Let’s change our tune about liturgical music
Music sets scenes. Mass lifts the soul. They say that singing is like praying twice. So singing at mass in any capacity should bring us closer to God, right? Well, not quite.
Attending mass is the most important thing anyone Catholic can do, and at Loras College we have the opportunity to celebrate the Liturgy six times a week. When it’s being celebrated, those in attendance are not only in communion with the saints and angels, but also Jesus Christ himself. This is basic teaching and unfortunately gets treated like a basic and colloquial event.
The mass is anything but basic, and basic chord structures and feel good lyrics that are written to modernize the teachings of the church reduce the mass to a series of actions done out of obligation. Reforming the music of a sacred liturgy is the same as “well, we have to go so might as well make it fun for us.” On a surface level, it seems like that’s what would draw more people to the church. But, ask any young person today about their desires, and I promise you that they’d sooner or later admit that they want something vastly different than what modern society has to offer.
This is why mass is so much bigger than a series of events and words in a designated building. Remember that the first institution of the Eucharist was Jesus’ last supper. Imagine the fear that was going through his head in that moment. Imagine the wonder and awe of the apostles. Imagine any scene from Mel Gibson’s “The Passion of Christ” with “Canticle of the Sun” being sung over it.
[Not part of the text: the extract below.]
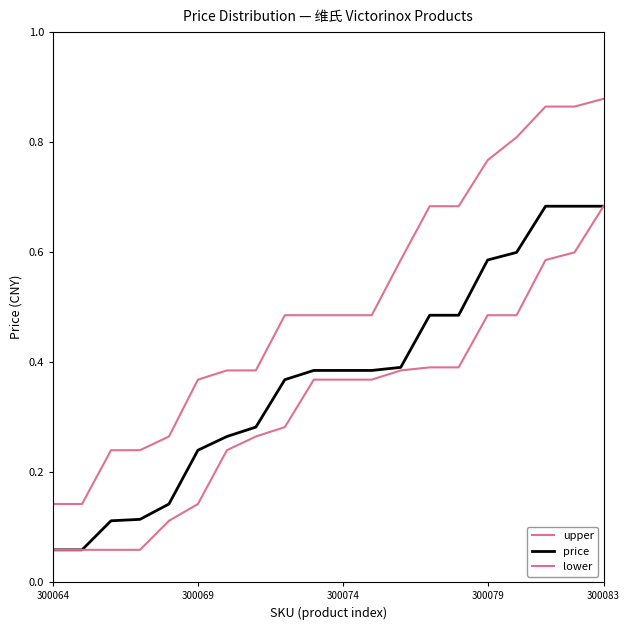

How many distinct data groups are displayed?

3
It would’ve been thrown to the wolves before it ever left the editing room. It simply doesn’t work with the magnitude of what is happening.
If a hymn doesn’t move your heart closer to God, it’s not worth being sung at mass. As soon as congregations realize that, the Church will grow monumentally. We don’t need to reform what the Church has sung for years at the convenience of the congregation because that isn’t what’s going to bring us to the gates of Heaven. We need to return to the music and methods of the church that bring us into intentional communion.